(Beginning of Document extract)

The conferees reviewed test cases involving alleged violations of religious liberty and government interference in religious realms. CLS members have been involved in such cases in the past, and the CLS itself occasionally provides guidelines to religious groups needing assistance in defending their right of expression. Sometimes the CLS sends a representative to appear in a case as a “friend of the court.”
The CLS board gave a green light to a group of its members to undertake a pilot program of Christian mediation services aimed at settling court-size disputes between Christians out of court. The experiment will involve both legal and spiritual counsel in accord with principles outlined in First Corinthians 6:1–8 and elsewhere in Scripture. (Members of the CLS are divided on the issue of a believer taking another believer to court: some believe that no such instance can be sanctioned biblically, others contend that Scripture does not place a universal prohibition on legal actions between Christians.)
Plenary sessions of the three-day CLS conference included messages on spiritual nurture by Lynn Robert Buzzard, a Northern Baptist Seminary faculty member who has served for more than five years as CLS’s part-time executive director at CLS headquarters in suburban Chicago. President M. G. “Pat” Robertson of the Christian Broadcasting Network, who holds a law degree from Yale, gave a banquet talk on biblical jurisprudence. Former Arizona congressman John B. Conlan discussed current legislative concerns.
Chairing the conference sessions was CLS president Julius B. “Jay” Poppinga of Newark, New Jersey, who in 1977 won the widely publicized U.S. District Court case against the teaching of Maharishi Mahesh Yogi’s Transcendental Meditation (TM) in the curriculum of New Jersey public high schools. (That case is now on appeal before the Third Circuit Court of Appeals.)

(End of Document extract)
(Beginning of Given records)

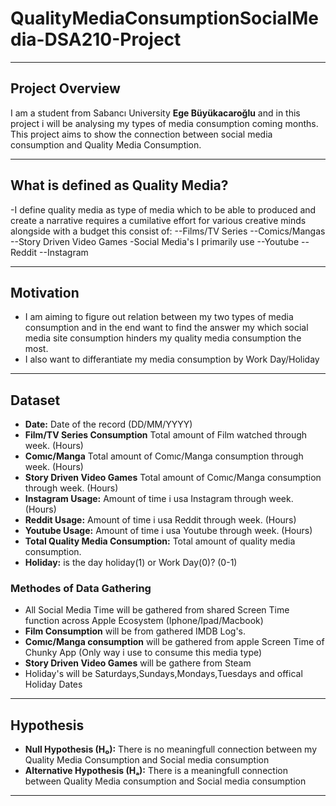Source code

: # QualityMediaConsumptionSocialMedia-DSA210-Project
-----------------------------------------

## **Project Overview**
I am a student from Sabancı University **Ege Büyükacaroğlu** and in this project i will be analysing my types of media consumption coming months. This project aims to show the connection between social media consumption and Quality Media Consumption.

---
## **What is defined as Quality Media?**
 -I define quality media as type of media which to be able to produced and create a narrative requires a cumilative effort for various creative minds alongside with a budget this consist of:
   --Films/TV Series
   --Comics/Mangas
   --Story Driven Video Games
-Social Media's I primarily use
   --Youtube
   --Reddit
   --Instagram

---
## **Motivation**
   - I am aiming to figure out relation between my two types of media consumption and in the end want to find the answer my which social media site consumption hinders my quality media consumption the most.
   - I also want to differantiate my media consumption by Work Day/Holiday
---

## **Dataset**
- **Date:** Date of the record (DD/MM/YYYY)
- **Film/TV Series Consumption** Total amount of Film watched through week. (Hours)
- **Comıc/Manga** Total amount of Comıc/Manga consumption through week. (Hours)
- **Story Driven Video Games** Total amount of Comıc/Manga consumption through week. (Hours)
- **Instagram Usage:** Amount of time i usa Instagram through week. (Hours)
- **Reddit Usage:** Amount of time i usa Reddit through week. (Hours)
- **Youtube Usage:** Amount of time i usa Youtube through week. (Hours)
- **Total Quality Media Consumption:** Total amount of quality media consumption.
- **Holiday:** is the day holiday(1) or Work Day(0)? (0-1)
### **Methodes of Data Gathering**
 - All Social Media Time will be gathered from shared Screen Time function across Apple Ecosystem (Iphone/Ipad/Macbook)
 - **Film Consumption** will be from gathered IMDB Log's.
 - **Comıc/Manga consumption** will be gathered from apple Screen Time of Chunky App (Only way i use to consume this media type)
 - **Story Driven Video Games** will be gathere from Steam
 - Holiday's will be Saturdays,Sundays,Mondays,Tuesdays and offical Holiday Dates
 ---
 
 ## **Hypothesis**
 - **Null Hypothesis (H₀):** There is no meaningfull connection between my Quality Media Consumption and Social media consumption
 - **Alternative Hypothesis (Hₐ):** There is a meaningfull connection between Quality Media consumption and Social media consumption
 ---
 

 
 

  
  
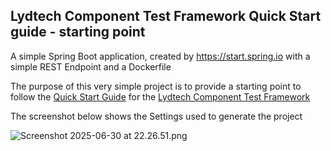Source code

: ## Lydtech Component Test Framework Quick Start guide - starting point
A simple Spring Boot application, created by https://start.spring.io with a simple REST Endpoint and a Dockerfile

The purpose of this very simple project is to provide a starting point to follow the [Quick Start Guide](https://github.com/lydtechconsulting/component-test-framework?tab=readme-ov-file#quick-start) for the [Lydtech Component Test Framework](https://github.com/lydtechconsulting/component-test-framework)

The screenshot below shows the Settings used to generate the project

![Screenshot 2025-06-30 at 22.26.51.png](..%2F..%2F..%2FDesktop%2FScreenshot%202025-06-30%20at%2022.26.51.png)
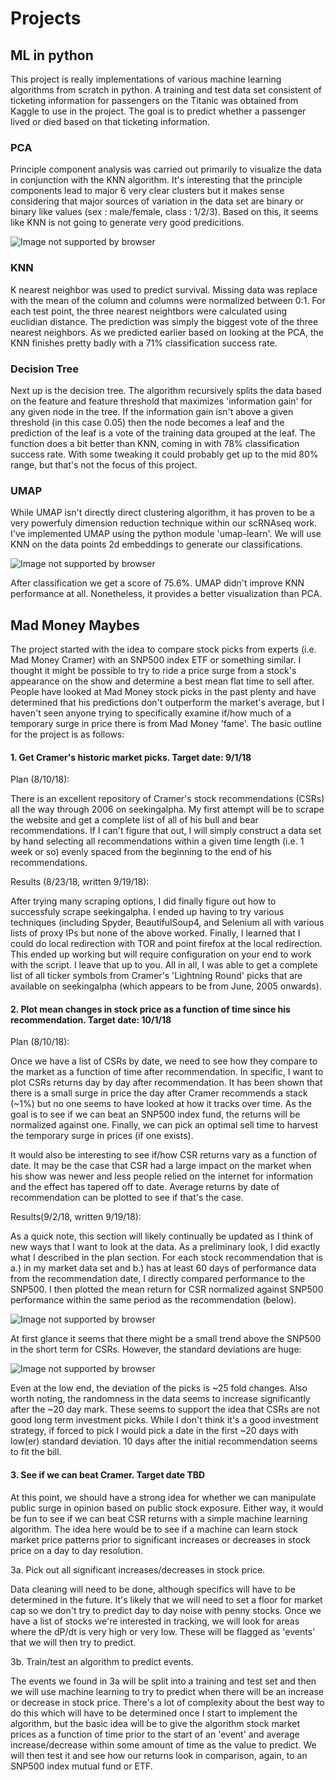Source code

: # Projects

## ML in python

This project is really implementations of various machine learning algorithms from scratch in python. A training and test data set consistent of ticketing information for passengers on the Titanic was obtained from Kaggle to use in the project. The goal is to predict whether a passenger lived or died based on that ticketing information. 

### PCA

Principle component analysis was carried out primarily to visualize the data in conjunction with the KNN algorithm. It's interesting that the principle components lead to major 6 very clear clusters but it makes sense considering that major sources of variation in the data set are binary or binary like values (sex : male/female, class : 1/2/3). Based on this, it seems like KNN is not going to generate very good predicitions.

![Image not supported by browser](MLinPython/PCA/pcaMinCleaning.png)

### KNN

K nearest neighbor was used to predict survival. Missing data was replace with the mean of the column and columns were normalized between 0:1. For each test point, the three nearest neightbors were calculated using euclidian distance. The prediction was simply the biggest vote of the three nearest neighbors. As we predicted earlier based on looking at the PCA, the KNN finishes pretty badly with a 71% classification success rate.

### Decision Tree

Next up is the decision tree. The algorithm recursively splits the data based on the feature and feature threshold that maximizes 'information gain' for any given node in the tree. If the information gain isn't above a given threshold (in this case 0.05) then the node becomes a leaf and the prediction of the leaf is a vote of the training data grouped at the leaf. The function does a bit better than KNN, coming in with 78% classification success rate. With some tweaking it could probably get up to the mid 80% range, but that's not the focus of this project.

### UMAP

While UMAP isn't directly direct clustering algorithm, it has proven to be a very powerfuly dimension reduction technique within our scRNAseq work. I've implemented UMAP using the python module 'umap-learn'. We will use KNN on the data points 2d embeddings to generate our classifications. 

![Image not supported by browser](MLinPython/UMAP/umapMinCleaning.png)

After classification we get a score of 75.6%. UMAP didn't improve KNN performance at all. Nonetheless, it provides a better visualization than PCA.

## Mad Money Maybes

The project started with the idea to compare stock picks from experts (i.e. Mad Money Cramer) with an SNP500 index ETF or something similar. I thought it might be possible to try to ride a price surge from a stock's appearance on the show and determine a best mean flat time to sell after. People have looked at Mad Money stock picks in the past plenty and have determined that his predictions don't outperform the market's average, but I haven't seen anyone trying to specifically examine if/how much of a temporary surge in price there is from Mad Money 'fame'. The basic outline for the project is as follows:

#### 1. Get Cramer's historic market picks. Target date: 9/1/18

Plan (8/10/18):

There is an excellent repository of Cramer's stock recommendations (CSRs) all the way through 2006 on seekingalpha. My first attempt will be to scrape the website and get a complete list of all of his bull and bear recommendations. If I can't figure that out, I will simply construct a data set by hand selecting all recommendations within a given time length (i.e. 1 week or so) evenly spaced from the beginning to the end of his recommendations.

Results (8/23/18, written 9/19/18):

After trying many scraping options, I did finally figure out how to successfuly scrape seekingalpha. I ended up having to try various techniques (including Spyder, BeautifulSoup4, and Selenium all with various lists of proxy IPs but none of the above worked. Finally, I learned that I could do local redirection with TOR and point firefox at the local redirection. This ended up working but will require configuration on your end to work with the script. I leave that up to you. All in all, I was able to get a complete list of all ticker symbols from Cramer's 'Lightning Round' picks that are available on seekingalpha (which appears to be from June, 2005 onwards).

#### 2. Plot mean changes in stock price as a function of time since his recommendation. Target date: 10/1/18

Plan (8/10/18):

Once we have a list of CSRs by date, we need to see how they compare to the market as a function of time after recommendation. In specific, I want to plot CSRs returns day by day after recommendation. It has been shown that there is a small surge in price the day after Cramer recommends a stack (~1%) but no one seems to have looked at how it tracks over time. As the goal is to see if we can beat an SNP500 index fund, the returns will be normalized against one. Finally, we can pick an optimal sell time to harvest the temporary surge in prices (if one exists).

It would also be interesting to see if/how CSR returns vary as a function of date. It may be the case that CSR had a large impact on the market when his show was newer and less people relied on the internet for information and the effect has tapered off to date. Average returns by date of recommendation can be plotted to see if that's the case.

Results(9/2/18, written 9/19/18):

As a quick note, this section will likely continually be updated as I think of new ways that I want to look at the data. As a preliminary look, I did exactly what I described in the plan section. For each stock recommendation that is a.) in my market data set and b.) has at least 60 days of performance data from the recommendation date, I directly compared performance to the SNP500. I then plotted the mean return for CSR normalized against SNP500 performance within the same period as the recommendation (below).

![Image not supported by browser](MadMoneyMaybes/csr_performance_by_day.png)

At first glance it seems that there might be a small trend above the SNP500 in the short term for CSRs. However, the standard deviations are huge:

![Image not supported by browser](MadMoneyMaybes/csr_performance_by_day_sd.png)

Even at the low end, the deviation of the picks is ~25 fold changes. Also worth noting, the randomness in the data seems to increase significantly after the ~20 day mark. These seems to support the idea that CSRs are not good long term investment picks. While I don't think it's a good investment strategy, if forced to pick I would pick a date in the first ~20 days with low(er) standard deviation. 10 days after the initial recommendation seems to fit the bill. 

#### 3. See if we can beat Cramer. Target date TBD

At this point, we should have a strong idea for whether we can manipulate public surge in opinion based on public stock exposure. Either way, it would be fun to see if we can beat CSR returns with a simple machine learning algorithm. The idea here would be to see if a machine can learn stock market price patterns prior to significant increases or decreases in stock price on a day to day resolution. 

3a. Pick out all significant increases/decreases in stock price.

Data cleaning will need to be done, although specifics will have to be determined in the future. It's likely that we will need to set a floor for market cap so we don't try to predict day to day noise with penny stocks. Once we have a list of stocks we're interested in tracking, we will look for areas where the dP/dt is very high or very low. These will be flagged as 'events' that we will then try to predict.

3b. Train/test an algorithm to predict events.

The events we found in 3a will be split into a training and test set and then we will use machine learning to try to predict when there will be an increase or decrease in stock price. There's a lot of complexity about the best way to do this which will have to be determined once I start to implement the algorithm, but the basic idea will be to give the algorithm stock market prices as a function of time prior to the start of an 'event' and average increase/decrease within some amount of time as the value to predict. We will then test it and see how our returns look in comparison, again, to an SNP500 index mutual fund or ETF.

(End of Given records)

■ **What to work on**
1) Pull out the passage of the CLS conference text from "Chairing the conference" up to and including "Court of Appeals.)".
2) In the records, copy the lines from the line with "3b. Train/test an" up to and including the last line of the records.

■ **Results for the exercise**
1)
Chairing the conference sessions was CLS president Julius B. “Jay” Poppinga of Newark, New Jersey, who in 1977 won the widely publicized U.S. District Court case against the teaching of Maharishi Mahesh Yogi’s Transcendental Meditation (TM) in the curriculum of New Jersey public high schools. (That case is now on appeal before the Third Circuit Court of Appeals.)

2)
3b. Train/test an algorithm to predict events.

The events we found in 3a will be split into a training and test set and then we will use machine learning to try to predict when there will be an increase or decrease in stock price. There's a lot of complexity about the best way to do this which will have to be determined once I start to implement the algorithm, but the basic idea will be to give the algorithm stock market prices as a function of time prior to the start of an 'event' and average increase/decrease within some amount of time as the value to predict. We will then test it and see how our returns look in comparison, again, to an SNP500 index mutual fund or ETF.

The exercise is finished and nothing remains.